We find, in consequence, that when King Manoel of Portugal
was fitting out a fleet of twenty ships for a new expedition
under da Gama, which was to sail to the Indies by way of
Africa, another Portuguese expedition, setting out with
the same object, was sailing in the opposite direction.
At its head was Gaspar Corte-Real, a nobleman of the
Azores, who had followed with eager interest the discoveries
of Columbus, Diaz, and da Gama. Corte-Real sailed from
Lisbon in the summer of 1500 with a single ship. He
touched at the Azores. It is possible that a second vessel
joined him there, but this is not clear. From the Azores
his path lay north and west, till presently he reached
a land described as a 'cool region with great woods.'
Corte-Real called it from its verdure 'the Green Land,'
but the similarity of name with the place that we call
Greenland is only an accident. In reality the Portuguese
captain was on the coast of Newfoundland. He saw a number
of natives. They appeared to the Portuguese a barbarous
people, who dressed in skins, and lived in caves. They
used bows and arrows, and had wooden spears, the points
of which they hardened with fire.

* * *

__Exercise prompt__: From the passage above on Gaspar Corte-Real's voyage, transcribe word for word the portion starting with "We find, in" and going on through "the opposite direction.".

__Provided material__:
* * *

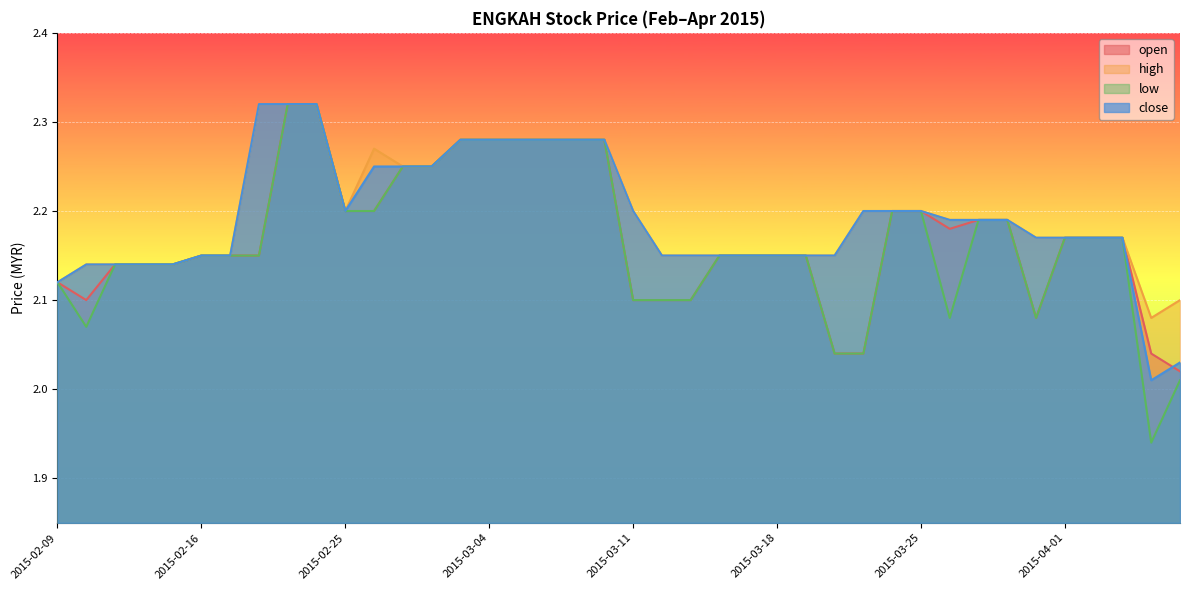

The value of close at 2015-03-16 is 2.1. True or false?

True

* * *

__Task result__:
We find, in consequence, that when King Manoel of Portugal
was fitting out a fleet of twenty ships for a new expedition
under da Gama, which was to sail to the Indies by way of
Africa, another Portuguese expedition, setting out with
the same object, was sailing in the opposite direction.